* **Consigne 1**
Recopiez fidèlement le texte sur le conclave, de « S’adressant au journal » à « tant que pape. ».
* **Consigne 2**
Indiquez si chacune des affirmations suivantes concorde avec le texte sur le conclave, en répondant par oui ou par non et en citant textuellement les mots qui le montrent : (a) Le pape François s’est adressé au journal La Stampa le 29 janvier. (b) Le pape François affirme s’être aperçu de la campagne qui commençait pour l’élire. (c) La biographie du pape François écrite par Austen Ivereigh s’intitule « Team Bergoglio ».
------ Texte ------
Parmi les multiples points litigieux qui ont retenu l’attention des commentateurs dans la récente interview à une Stampa aux ordres (en particulier les « petits groupes » contre FS et le cas « à part » de l’Afrique), il y en a un qui est passé sous les radars, c’est le moment où le pape revient sur le conclave qui l’a élu, et la campagne qui, dit-il, « commençait » à cette fin. Pourquoi avoir admis cette « campagne » qui donne corps aux soupçons concernant la « Team Bergoglio » et la « mafia de Saint Gall », et qui conforte la thèse de ceux qui soutiennent la non-conformité du conclave à la Constitution Universi Dominici gregis? N’était-ce qu’une anecdote un peu vantarde et sans réflexion préalable (comme j’aurais tendance à le penser, venant de quelqu’un connu pour son intempérance verbale ) ou quelque chose de plus « machiavélique » dans la perspective d’une biographie à paraître cette année. Andrea Gagliarducci tente de répondre.

Le pape François et la campagne qui l’a élu

Andrea Gagliarducci
Monday Vatican
5 février 2024

S’adressant au journal La Stampa le 29 janvier dernier, le pape François est revenu sur le conclave qui l’a élu pape. Il a relaté quelques informations connues, comme les applaudissements à son égard après son discours sur l’Église « sortante ». Il a défini ces applaudissements comme « sans précédent  » et a déclaré : « Ce discours était ma condamnation ». Puis il a commenté :

« Je ne me suis pas rendu compte de la campagne qui commençait pour m’élire ».

L’information sur la campagne naissante pour son élection est entièrement nouvelle.

Du moins, le pape François n’en avait pas parlé auparavant. En effet, les démentis avaient été nombreux lorsque Austen Ivereigh, dans sa biographie du pape François, Le grand réformateur, avait parlé d’une « Team Bergoglio » qui aurait poussé à l’élection de Bergoglio en tant que pape.
------ Données ------
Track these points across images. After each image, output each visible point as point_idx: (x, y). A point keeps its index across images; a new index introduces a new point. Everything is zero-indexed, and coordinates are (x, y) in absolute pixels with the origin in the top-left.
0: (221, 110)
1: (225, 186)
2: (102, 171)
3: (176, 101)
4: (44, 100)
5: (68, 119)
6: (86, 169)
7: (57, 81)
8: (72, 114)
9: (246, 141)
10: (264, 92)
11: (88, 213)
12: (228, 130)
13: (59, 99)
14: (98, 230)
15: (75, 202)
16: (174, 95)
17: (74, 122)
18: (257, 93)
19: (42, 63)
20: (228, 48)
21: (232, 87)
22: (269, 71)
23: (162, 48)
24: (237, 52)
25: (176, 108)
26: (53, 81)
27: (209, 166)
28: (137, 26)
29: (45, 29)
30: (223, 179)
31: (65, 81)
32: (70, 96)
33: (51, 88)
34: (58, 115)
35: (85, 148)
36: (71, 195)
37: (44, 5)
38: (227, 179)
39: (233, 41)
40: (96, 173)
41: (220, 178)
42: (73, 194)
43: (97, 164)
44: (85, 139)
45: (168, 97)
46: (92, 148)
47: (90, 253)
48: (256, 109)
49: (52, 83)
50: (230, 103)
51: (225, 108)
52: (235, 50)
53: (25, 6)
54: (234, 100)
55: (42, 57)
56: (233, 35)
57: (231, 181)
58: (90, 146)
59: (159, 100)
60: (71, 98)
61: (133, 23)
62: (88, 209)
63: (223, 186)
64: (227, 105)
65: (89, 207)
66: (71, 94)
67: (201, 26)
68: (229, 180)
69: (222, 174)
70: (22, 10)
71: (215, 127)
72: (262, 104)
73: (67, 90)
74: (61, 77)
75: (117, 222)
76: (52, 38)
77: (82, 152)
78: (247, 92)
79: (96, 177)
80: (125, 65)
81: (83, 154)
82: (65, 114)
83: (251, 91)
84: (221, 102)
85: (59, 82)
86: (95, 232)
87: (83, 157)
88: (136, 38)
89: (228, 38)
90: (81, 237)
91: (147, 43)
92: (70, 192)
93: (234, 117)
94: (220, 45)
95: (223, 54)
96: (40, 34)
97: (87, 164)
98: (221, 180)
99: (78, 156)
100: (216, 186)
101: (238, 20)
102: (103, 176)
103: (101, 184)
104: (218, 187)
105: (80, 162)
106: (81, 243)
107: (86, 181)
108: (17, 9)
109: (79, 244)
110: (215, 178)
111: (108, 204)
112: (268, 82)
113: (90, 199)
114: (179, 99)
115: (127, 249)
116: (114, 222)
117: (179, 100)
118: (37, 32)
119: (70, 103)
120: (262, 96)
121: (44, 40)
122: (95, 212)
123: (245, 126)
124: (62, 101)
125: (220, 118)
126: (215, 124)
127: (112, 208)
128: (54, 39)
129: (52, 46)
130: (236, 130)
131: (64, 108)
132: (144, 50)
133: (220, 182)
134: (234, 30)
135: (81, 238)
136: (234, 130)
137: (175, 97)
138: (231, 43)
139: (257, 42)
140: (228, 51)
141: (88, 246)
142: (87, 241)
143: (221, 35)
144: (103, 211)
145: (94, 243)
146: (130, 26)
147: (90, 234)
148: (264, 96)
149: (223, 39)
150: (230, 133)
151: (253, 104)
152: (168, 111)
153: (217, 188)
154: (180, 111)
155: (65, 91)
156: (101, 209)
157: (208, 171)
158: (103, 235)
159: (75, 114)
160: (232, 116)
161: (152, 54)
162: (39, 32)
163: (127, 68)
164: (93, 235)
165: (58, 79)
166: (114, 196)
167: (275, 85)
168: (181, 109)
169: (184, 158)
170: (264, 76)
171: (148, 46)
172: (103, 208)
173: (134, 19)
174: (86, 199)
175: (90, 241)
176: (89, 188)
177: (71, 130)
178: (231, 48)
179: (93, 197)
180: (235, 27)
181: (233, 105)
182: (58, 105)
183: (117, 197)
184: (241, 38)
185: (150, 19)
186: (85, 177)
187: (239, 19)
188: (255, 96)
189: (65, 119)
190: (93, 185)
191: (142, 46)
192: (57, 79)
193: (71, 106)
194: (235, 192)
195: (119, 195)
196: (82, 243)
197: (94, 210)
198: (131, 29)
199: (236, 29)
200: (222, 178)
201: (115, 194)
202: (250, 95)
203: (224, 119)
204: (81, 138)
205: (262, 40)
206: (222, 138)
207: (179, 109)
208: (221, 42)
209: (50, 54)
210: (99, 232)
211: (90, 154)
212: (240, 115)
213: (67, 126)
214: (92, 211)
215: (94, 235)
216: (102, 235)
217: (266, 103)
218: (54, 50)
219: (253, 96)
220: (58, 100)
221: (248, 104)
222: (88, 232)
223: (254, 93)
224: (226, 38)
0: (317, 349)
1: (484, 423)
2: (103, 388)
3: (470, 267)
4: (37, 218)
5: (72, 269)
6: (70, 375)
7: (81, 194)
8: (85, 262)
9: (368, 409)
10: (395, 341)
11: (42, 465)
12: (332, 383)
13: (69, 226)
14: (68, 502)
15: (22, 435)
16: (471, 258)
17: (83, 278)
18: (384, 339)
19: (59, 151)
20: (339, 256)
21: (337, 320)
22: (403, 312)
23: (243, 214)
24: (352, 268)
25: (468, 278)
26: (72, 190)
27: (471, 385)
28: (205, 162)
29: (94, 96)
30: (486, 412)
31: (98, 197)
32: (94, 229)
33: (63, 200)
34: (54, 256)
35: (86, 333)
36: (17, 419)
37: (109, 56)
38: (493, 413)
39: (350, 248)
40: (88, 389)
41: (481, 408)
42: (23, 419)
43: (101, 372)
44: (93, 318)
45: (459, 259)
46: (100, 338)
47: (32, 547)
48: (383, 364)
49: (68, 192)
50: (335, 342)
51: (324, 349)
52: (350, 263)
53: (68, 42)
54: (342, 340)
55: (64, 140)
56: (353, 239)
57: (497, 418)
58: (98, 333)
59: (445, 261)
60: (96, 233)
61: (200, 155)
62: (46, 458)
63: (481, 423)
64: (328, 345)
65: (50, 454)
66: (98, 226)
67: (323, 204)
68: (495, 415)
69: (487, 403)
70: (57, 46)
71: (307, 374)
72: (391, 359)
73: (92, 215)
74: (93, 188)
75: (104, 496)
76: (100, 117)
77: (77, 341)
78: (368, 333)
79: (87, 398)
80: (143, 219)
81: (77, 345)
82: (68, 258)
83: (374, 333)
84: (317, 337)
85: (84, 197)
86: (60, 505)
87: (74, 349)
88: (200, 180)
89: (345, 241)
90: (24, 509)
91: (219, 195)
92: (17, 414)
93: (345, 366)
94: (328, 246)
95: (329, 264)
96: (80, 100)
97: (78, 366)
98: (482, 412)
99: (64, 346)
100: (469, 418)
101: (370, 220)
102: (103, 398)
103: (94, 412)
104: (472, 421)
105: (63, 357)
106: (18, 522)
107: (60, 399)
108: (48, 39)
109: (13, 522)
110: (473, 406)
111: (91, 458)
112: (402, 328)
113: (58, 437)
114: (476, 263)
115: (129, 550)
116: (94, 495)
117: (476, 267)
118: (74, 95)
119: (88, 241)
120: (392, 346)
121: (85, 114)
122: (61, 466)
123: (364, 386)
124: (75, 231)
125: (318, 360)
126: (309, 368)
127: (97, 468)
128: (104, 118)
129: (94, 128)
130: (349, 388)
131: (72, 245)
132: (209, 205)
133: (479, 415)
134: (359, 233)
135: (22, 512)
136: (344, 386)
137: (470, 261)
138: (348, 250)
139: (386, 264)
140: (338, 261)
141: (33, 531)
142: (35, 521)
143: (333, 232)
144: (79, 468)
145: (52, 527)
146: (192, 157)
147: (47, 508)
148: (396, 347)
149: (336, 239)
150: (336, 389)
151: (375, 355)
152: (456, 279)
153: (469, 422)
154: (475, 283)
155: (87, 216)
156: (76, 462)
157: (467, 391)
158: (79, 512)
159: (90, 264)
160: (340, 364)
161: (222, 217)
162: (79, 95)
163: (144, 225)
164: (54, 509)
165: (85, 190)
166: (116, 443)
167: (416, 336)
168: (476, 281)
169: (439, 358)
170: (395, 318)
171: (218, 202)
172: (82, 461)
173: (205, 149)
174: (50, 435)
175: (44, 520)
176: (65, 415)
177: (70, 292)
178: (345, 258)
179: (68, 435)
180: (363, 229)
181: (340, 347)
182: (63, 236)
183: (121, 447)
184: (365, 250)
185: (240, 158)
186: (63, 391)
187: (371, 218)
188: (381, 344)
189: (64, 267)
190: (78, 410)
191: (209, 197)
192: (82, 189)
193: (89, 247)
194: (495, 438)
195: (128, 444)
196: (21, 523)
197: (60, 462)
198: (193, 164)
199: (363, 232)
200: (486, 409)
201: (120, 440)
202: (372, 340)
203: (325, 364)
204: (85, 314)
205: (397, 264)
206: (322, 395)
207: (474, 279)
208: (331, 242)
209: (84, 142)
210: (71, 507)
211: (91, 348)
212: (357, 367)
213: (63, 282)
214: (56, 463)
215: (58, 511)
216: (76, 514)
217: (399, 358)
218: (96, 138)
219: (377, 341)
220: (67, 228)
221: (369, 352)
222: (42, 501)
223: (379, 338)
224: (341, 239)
------
------ Données ------
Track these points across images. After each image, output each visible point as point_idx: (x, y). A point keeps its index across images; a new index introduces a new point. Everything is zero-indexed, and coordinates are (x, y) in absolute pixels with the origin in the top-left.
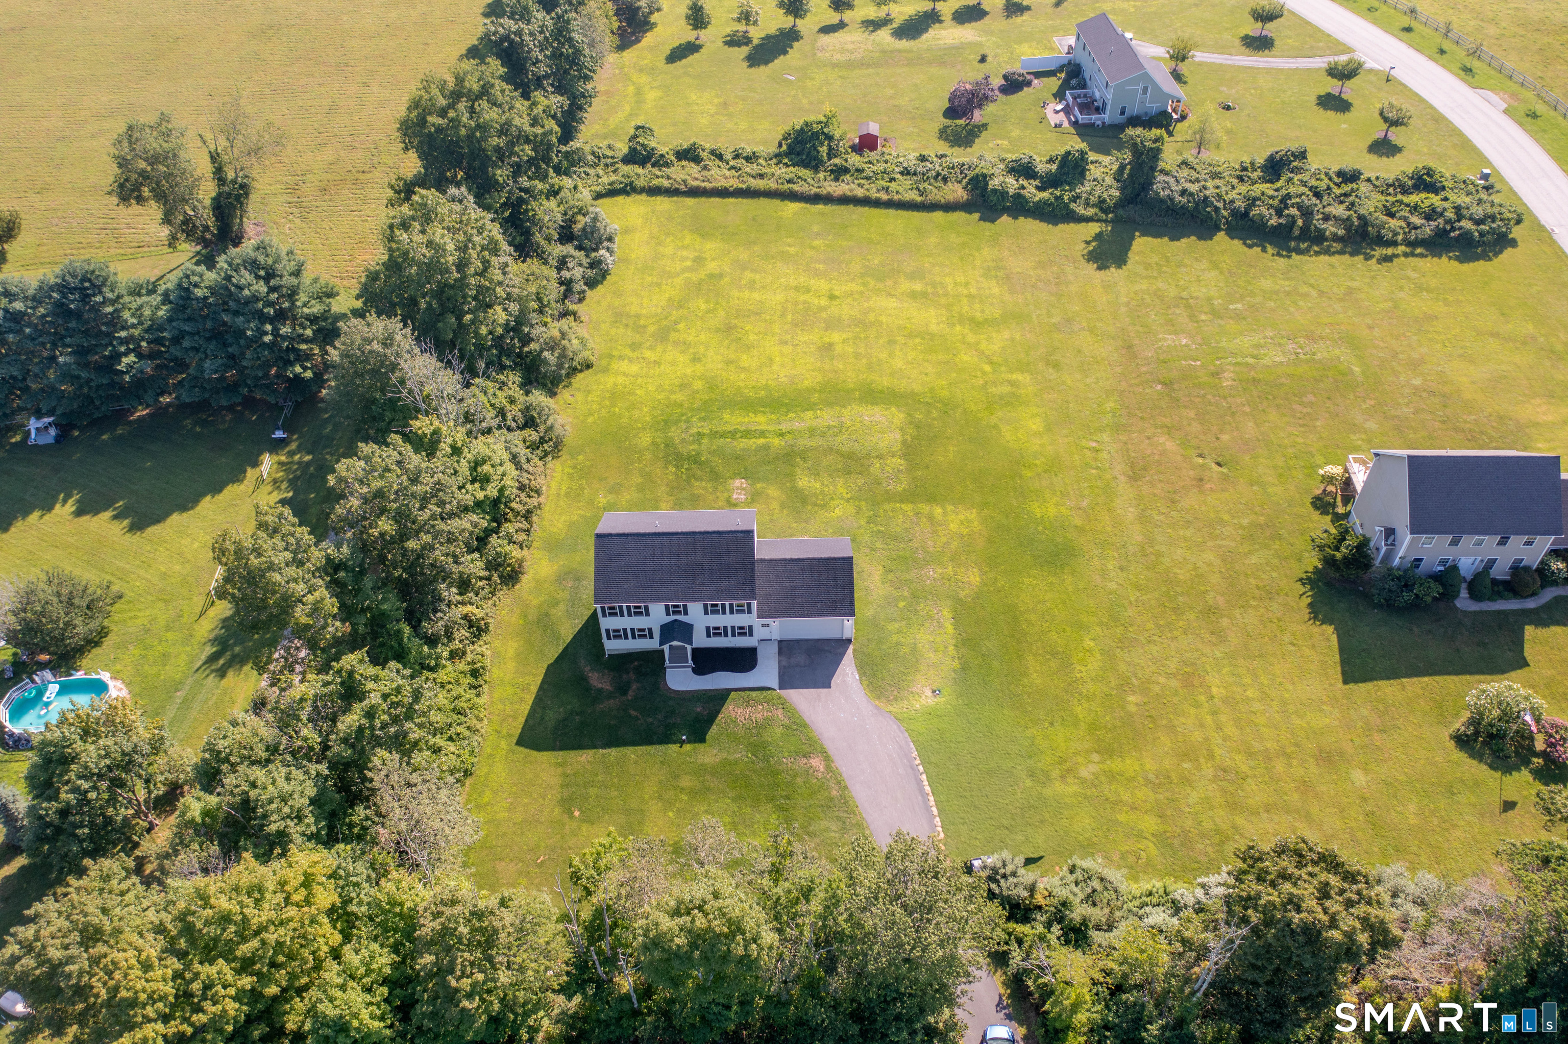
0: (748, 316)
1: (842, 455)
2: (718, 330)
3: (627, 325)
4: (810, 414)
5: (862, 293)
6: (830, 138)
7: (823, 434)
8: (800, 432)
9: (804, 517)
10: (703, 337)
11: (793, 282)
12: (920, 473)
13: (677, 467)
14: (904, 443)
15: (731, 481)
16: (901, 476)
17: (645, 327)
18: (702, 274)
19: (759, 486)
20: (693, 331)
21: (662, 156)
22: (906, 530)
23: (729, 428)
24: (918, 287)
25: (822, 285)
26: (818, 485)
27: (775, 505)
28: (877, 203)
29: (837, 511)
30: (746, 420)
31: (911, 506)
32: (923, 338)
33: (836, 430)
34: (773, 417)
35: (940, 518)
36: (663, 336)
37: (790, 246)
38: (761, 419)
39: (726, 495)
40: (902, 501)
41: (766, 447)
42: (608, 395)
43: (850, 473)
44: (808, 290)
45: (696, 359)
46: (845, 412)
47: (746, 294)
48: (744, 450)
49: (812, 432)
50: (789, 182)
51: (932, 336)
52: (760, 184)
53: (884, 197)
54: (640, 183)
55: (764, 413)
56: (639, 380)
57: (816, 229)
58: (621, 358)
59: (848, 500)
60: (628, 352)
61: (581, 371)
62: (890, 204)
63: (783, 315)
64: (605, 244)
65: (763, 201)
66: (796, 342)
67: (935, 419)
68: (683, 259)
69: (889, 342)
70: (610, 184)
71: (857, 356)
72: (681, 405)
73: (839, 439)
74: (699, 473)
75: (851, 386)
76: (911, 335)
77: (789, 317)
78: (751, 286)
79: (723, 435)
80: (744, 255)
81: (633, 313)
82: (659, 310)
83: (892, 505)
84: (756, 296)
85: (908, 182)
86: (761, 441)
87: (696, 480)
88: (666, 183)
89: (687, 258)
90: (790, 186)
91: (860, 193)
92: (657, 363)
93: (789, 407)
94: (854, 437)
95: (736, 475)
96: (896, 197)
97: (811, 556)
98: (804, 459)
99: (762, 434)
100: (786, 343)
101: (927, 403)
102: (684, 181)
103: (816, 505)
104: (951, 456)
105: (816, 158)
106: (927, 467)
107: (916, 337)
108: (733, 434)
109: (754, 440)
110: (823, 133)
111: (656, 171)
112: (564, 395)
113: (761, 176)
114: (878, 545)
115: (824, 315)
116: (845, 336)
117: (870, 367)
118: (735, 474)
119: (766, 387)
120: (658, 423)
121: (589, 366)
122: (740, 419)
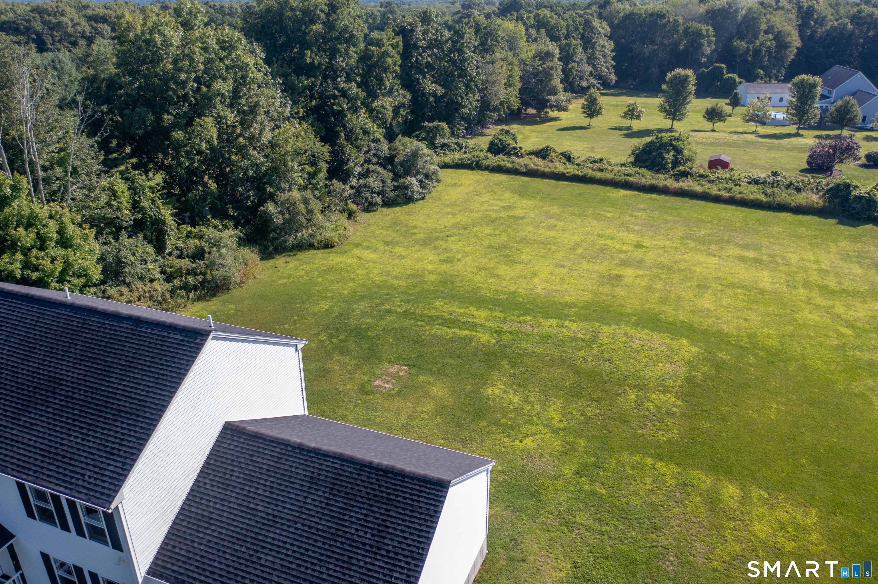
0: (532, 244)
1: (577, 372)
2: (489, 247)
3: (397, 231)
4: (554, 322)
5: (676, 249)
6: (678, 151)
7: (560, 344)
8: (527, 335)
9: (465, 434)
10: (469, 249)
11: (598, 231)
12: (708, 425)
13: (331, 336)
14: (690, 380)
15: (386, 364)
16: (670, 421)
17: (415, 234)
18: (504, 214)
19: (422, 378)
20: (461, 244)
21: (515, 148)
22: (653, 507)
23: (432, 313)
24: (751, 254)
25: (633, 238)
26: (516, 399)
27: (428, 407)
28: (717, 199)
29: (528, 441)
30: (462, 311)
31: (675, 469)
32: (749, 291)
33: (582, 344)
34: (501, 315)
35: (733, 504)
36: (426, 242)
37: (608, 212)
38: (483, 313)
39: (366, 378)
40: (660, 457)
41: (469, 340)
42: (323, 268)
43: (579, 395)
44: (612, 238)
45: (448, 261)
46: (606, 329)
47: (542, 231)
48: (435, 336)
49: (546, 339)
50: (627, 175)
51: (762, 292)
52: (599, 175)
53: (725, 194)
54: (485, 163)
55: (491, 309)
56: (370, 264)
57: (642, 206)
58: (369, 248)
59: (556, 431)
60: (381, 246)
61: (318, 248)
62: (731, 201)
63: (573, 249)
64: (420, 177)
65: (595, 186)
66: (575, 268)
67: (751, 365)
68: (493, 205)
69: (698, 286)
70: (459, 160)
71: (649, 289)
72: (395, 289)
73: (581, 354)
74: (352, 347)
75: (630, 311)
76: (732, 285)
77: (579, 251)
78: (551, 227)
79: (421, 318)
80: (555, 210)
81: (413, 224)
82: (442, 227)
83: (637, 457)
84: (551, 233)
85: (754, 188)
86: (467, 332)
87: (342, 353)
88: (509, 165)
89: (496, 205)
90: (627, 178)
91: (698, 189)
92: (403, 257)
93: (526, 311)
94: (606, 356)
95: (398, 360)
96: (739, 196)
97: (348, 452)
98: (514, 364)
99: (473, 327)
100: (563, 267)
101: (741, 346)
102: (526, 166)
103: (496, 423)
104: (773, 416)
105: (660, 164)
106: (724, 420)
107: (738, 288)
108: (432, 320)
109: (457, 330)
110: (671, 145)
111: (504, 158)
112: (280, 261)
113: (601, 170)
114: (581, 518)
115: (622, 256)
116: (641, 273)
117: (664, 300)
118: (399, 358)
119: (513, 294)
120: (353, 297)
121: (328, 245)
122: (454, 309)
------
------ Données ------
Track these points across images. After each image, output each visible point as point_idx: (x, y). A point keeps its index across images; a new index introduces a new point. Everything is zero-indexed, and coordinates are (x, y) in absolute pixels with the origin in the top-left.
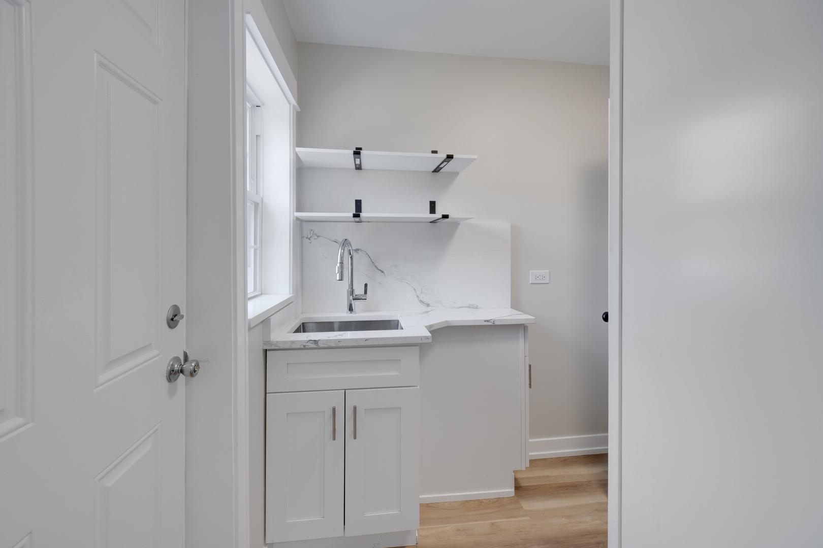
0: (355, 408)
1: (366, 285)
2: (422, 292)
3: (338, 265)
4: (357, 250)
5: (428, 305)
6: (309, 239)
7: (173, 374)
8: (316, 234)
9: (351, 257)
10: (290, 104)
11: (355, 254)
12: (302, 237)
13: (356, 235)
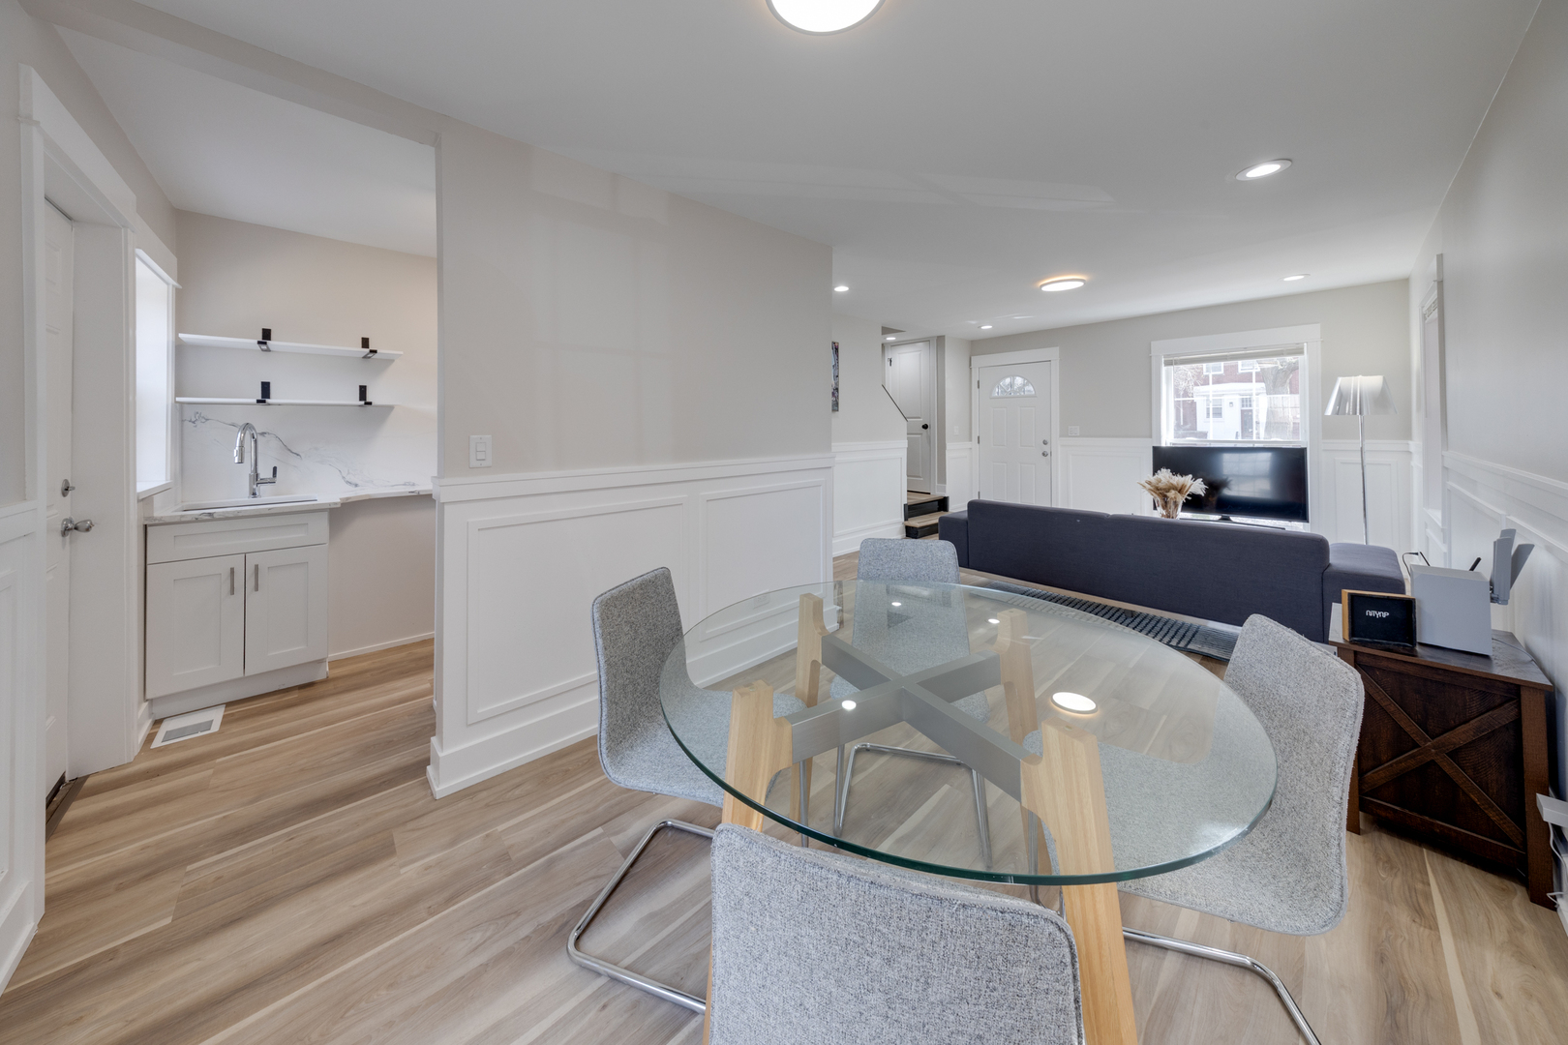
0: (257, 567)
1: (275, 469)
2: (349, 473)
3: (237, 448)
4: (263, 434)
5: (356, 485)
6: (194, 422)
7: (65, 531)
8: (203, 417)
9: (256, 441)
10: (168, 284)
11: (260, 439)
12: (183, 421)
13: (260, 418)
------
* **Réponse 1**
S’adressant au journal La Stampa le 29 janvier dernier, le pape François est revenu sur le conclave qui l’a élu pape. Il a relaté quelques informations connues, comme les applaudissements à son égard après son discours sur l’Église « sortante ». Il a défini ces applaudissements comme « sans précédent  » et a déclaré : « Ce discours était ma condamnation ». Puis il a commenté :

« Je ne me suis pas rendu compte de la campagne qui commençait pour m’élire ».

L’information sur la campagne naissante pour son élection est entièrement nouvelle.

Du moins, le pape François n’en avait pas parlé auparavant. En effet, les démentis avaient été nombreux lorsque Austen Ivereigh, dans sa biographie du pape François, Le grand réformateur, avait parlé d’une « Team Bergoglio » qui aurait poussé à l’élection de Bergoglio en tant que pape.

* **Réponse 2**
(a) Oui : « S’adressant au journal La Stampa le 29 janvier dernier ».
(b) Non : « Je ne me suis pas rendu compte de la campagne qui commençait pour m’élire ».
(c) Non : « dans sa biographie du pape François, Le grand réformateur ».